** Extract to read follows **
= 2027 Eurocup-3 season =

Season of motorsport championship

The 2027 Eurocup-3 season is scheduled to be the fifth season of the Eurocup-3 series. Eurocup-3 is a multi-event motor racing championship for single-seater open wheel formula racing cars held across Europe, created in 2023 as an alternative to the FIA-sanctioned Formula Regional European Championship and the Euroformula Open championship.

2027 will also see the third edition of the Eurocup-3 Spanish Winter Championship, held across the Iberian Peninsula in February and March.

== Main series ==

=== Teams and drivers ===
All teams will utilize a Dallara 326 chassis powered by a Toyota three-cylinder 1.6-litre turbo engine on Hankook tires.

=== Race calendar ===
The schedule was announced on 23 September 2026. The championship will debut at the Hockenheimring and return to Circuit de Spa-Francorchamps, where it last competed in 2025, while the Circuito de Jerez and the Autodromo Nazionale Monza dropped off the schedule. Three of the rounds will be held using the three-round format that adds a sprint race to the weekend.
** End of Extract to read **
• [Activity]
List every racing circuit named in the article on the 2027 Eurocup-3 season.
** Information provided follows **
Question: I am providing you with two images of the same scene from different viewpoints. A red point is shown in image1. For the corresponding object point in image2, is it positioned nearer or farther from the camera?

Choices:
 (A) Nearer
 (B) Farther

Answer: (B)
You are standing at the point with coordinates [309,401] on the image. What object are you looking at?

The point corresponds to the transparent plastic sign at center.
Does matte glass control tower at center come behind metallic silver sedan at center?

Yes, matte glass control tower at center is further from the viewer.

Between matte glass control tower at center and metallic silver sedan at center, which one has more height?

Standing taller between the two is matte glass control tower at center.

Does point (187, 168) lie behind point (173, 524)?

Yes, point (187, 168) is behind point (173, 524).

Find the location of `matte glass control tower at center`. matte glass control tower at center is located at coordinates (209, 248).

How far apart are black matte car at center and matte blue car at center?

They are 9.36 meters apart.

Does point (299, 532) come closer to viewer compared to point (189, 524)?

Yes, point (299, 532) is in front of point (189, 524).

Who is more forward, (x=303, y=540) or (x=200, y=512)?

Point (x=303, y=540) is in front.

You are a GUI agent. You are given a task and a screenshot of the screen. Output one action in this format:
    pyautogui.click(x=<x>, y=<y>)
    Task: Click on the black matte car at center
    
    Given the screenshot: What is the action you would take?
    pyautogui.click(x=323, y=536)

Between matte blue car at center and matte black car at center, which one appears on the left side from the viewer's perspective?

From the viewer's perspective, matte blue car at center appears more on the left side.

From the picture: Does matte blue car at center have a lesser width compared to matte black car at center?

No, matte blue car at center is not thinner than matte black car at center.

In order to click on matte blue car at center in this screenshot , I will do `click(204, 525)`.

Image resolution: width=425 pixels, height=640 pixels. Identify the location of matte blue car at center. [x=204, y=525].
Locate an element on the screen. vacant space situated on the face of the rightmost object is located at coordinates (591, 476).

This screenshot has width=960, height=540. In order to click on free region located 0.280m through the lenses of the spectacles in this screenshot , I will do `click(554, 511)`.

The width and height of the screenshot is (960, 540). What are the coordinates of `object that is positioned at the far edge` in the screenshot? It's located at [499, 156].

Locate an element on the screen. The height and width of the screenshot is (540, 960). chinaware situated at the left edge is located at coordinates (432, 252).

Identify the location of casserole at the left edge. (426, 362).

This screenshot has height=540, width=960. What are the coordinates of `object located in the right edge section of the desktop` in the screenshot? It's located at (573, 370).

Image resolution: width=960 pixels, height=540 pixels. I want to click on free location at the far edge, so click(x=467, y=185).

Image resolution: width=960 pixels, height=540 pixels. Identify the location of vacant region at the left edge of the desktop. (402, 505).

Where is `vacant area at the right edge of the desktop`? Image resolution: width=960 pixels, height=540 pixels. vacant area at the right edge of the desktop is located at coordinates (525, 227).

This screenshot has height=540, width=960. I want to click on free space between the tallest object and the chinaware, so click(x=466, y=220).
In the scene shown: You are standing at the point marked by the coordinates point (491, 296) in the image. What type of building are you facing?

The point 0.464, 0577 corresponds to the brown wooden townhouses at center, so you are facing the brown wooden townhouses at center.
** End of Information provided **
• [Output of the task]
Hockenheimring, Circuit de Spa-Francorchamps, Circuito de Jerez, Autodromo Nazionale Monza